In a number of countries, as in the United States, the vaccine debate has become increasingly politicized. Macron’s vulgarity was sardonically echoed by extreme-right presidential hopeful Eric Zemmour, who told the radio network RTL on Thursday that better targets would be crime bosses and drug traffickers.
That message fell on the receptive ears of voters such as Jean Galen, a property developer in southwestern France, who said he had received his initial two shots but declined a booster. He was angry and apprehensive about the idea of taking a fourth shot, something that some French officials have alluded to as a possibility.

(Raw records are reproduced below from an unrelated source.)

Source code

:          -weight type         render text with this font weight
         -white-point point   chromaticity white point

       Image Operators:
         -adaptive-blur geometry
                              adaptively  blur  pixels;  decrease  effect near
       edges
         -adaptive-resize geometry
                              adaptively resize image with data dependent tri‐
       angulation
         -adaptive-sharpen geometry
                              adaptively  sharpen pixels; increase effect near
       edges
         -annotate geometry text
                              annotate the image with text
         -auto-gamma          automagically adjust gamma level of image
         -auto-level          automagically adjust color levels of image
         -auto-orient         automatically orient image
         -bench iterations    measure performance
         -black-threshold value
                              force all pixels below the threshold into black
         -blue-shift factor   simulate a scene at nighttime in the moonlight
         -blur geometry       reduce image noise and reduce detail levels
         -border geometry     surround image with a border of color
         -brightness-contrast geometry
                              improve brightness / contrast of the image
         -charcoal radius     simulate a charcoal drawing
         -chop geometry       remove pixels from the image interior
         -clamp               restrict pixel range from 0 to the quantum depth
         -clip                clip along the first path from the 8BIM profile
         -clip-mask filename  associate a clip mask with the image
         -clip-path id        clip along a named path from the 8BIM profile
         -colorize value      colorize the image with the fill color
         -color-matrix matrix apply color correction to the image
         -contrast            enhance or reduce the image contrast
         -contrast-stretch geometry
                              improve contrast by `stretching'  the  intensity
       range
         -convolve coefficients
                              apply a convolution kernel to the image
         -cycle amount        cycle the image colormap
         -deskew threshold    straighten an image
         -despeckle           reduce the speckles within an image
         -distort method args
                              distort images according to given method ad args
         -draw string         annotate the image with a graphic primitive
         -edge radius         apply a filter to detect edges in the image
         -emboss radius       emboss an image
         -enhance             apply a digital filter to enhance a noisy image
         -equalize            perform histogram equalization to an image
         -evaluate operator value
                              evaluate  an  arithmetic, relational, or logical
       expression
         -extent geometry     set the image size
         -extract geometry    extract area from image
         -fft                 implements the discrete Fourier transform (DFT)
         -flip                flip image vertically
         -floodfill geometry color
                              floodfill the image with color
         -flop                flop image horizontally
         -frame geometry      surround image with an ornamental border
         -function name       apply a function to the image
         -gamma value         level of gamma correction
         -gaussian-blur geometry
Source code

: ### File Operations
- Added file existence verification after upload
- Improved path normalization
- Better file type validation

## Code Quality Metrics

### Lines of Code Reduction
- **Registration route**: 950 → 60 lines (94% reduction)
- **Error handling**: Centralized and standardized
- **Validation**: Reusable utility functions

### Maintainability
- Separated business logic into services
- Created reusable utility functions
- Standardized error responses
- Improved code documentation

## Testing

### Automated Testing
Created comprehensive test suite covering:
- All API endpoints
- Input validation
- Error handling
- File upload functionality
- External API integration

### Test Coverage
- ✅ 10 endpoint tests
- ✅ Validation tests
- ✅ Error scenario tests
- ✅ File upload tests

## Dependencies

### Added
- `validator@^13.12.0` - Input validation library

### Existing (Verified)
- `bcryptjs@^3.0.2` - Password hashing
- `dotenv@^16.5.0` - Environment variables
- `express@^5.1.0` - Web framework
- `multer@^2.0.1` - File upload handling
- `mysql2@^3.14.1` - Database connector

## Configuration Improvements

“Our societal life would be dependent on multiple doses,” he said. “It’s unacceptable.”
Referring to the matrix barcode used in proof-of-vaccination apps, he said, “I don’t want to become a QR code.”
Macron’s allies, however, insist that the president speaks for a fed-up majority. Prime Minister Jean Castex told BFM television on Thursday that Macron could “say out loud what many people think deep down,” describing getting vaccinated, for those who are able, as a “civic-minded” gesture.
Government spokesman Gabriel Attal, addressing reporters Wednesday, took a similar tack.
“Let’s speak frankly: Who is messing up whose life today?” he asked. “It is those who oppose vaccines.”
Special correspondent El-Faizy reported from Paris and Times staff writer King from Washington. Special correspondent Erik Kirschbaum in Berlin contributed to this report.